Recent trading updates from Barclays and Lloyds TSB suggest that banking conditions are getting tougher. Barclays not only highlighted flat income and rising provisions at wholesale unit Barclays Capital, but the bank surprised sector analysts with news that the apparently robust personal lending sector had delivered a fall in net interest income at the core personal financial services unit.

In contrast, Lloyds TSB said that personal loans and credit card lending had risen by 20 per cent. But the bank did warn of possible higher provisioning against corporate lending. Lloyds TSB also announced a £165m provision to cover the cost of redressing policyholders sold endowment products at its Abbey Life unit during the late 1980s and early 1990s.

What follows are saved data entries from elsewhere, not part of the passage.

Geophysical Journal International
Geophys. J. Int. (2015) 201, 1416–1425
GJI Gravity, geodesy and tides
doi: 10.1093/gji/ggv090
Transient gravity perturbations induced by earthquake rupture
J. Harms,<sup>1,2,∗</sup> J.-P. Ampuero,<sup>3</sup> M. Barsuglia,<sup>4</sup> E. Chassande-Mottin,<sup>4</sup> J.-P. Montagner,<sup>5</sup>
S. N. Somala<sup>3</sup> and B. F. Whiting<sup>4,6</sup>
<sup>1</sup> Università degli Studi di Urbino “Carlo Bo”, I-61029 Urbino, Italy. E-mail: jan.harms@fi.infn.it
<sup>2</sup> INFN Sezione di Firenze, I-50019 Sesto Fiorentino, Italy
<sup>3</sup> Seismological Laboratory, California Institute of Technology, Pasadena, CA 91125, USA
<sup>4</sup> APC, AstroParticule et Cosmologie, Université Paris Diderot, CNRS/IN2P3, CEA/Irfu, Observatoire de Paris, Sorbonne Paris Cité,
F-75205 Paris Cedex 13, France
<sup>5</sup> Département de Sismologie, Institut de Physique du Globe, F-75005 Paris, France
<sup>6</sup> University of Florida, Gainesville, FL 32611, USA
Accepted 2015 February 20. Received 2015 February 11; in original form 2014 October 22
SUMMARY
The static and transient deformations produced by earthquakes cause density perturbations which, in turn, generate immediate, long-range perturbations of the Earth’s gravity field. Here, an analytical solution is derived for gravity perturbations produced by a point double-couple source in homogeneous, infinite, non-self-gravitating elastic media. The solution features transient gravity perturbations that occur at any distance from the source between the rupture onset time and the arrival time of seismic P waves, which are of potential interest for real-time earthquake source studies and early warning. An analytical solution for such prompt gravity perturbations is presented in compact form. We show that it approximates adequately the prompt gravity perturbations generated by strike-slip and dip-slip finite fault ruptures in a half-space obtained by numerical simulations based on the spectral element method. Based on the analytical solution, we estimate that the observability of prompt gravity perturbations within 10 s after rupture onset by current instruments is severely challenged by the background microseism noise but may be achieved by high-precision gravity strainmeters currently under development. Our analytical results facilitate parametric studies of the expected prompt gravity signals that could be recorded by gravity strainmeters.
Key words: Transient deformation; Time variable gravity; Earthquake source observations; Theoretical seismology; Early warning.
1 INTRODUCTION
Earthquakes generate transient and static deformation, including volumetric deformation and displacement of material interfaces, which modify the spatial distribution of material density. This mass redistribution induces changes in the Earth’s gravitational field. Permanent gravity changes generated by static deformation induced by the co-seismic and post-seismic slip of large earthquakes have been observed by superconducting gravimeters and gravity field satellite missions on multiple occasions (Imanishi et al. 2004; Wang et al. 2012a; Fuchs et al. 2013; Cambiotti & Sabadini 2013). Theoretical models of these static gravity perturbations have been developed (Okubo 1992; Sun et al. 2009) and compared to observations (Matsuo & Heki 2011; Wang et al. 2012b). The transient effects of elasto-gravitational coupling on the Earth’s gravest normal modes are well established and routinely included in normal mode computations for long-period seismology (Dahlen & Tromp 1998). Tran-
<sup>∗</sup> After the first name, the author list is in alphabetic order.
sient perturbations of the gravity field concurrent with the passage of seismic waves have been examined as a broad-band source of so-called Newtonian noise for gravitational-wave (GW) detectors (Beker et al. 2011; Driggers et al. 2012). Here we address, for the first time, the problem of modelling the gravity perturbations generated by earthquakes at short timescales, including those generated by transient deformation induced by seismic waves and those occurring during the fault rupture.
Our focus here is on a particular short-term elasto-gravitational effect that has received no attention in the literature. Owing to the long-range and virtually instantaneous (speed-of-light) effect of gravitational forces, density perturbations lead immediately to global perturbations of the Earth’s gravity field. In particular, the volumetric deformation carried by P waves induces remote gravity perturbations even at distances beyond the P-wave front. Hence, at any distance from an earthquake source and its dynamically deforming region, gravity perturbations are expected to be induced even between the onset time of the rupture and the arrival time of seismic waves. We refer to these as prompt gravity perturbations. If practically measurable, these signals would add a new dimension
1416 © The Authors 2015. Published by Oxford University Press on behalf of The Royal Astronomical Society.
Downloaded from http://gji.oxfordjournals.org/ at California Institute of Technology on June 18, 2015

Signs abound that consumer spending is slowing down. At its AGM this week, furniture retailer DFS said it had ‘experienced a softening of order intake in recent weeks, which will result in slower like-for-like sales growth in the latter part of the first half’.

Jewellery retailer Signet’s third-quarter results statement sounded remarkably similar. Both statements tally with the findings of the CBI’s distributive trends survey, also released this week. ‘Nobody expects to break any records this Christmas,’ said Alastair Eperon, chairman of the CBI’s Distributive Trades Panel, and a director of Boots. ‘The early build-up has been somewhat disappointing.’

Shire Pharmaceuticals stumbles from one crisis to the next. After losing chief executive Rolf Stahel in October, it must now contend with competition for its best-selling drug. Last week, Eli Lilly’s Strattera won US approval for the treatment of children and adults with attention deficit hyperactivity disorder (ADHD).

Strattera will compete directly with Shire’s Adderall when it goes on sale in January – three months earlier than expected. Strattera is easier and quicker to dispense, but experts say Adderall is a lot more effective.

AMEC, the construction and support services company, said profits will be lower than forecast this year and next because big clients are holding back from major projects. It said work worth over $500m has been postponed into next year in the US and Europe. Separately, the company said it will buy the remainder of SPIE, a French company in which it already has a 46 per cent stake, for £172m. The shares are unlikely to outperform in the short term.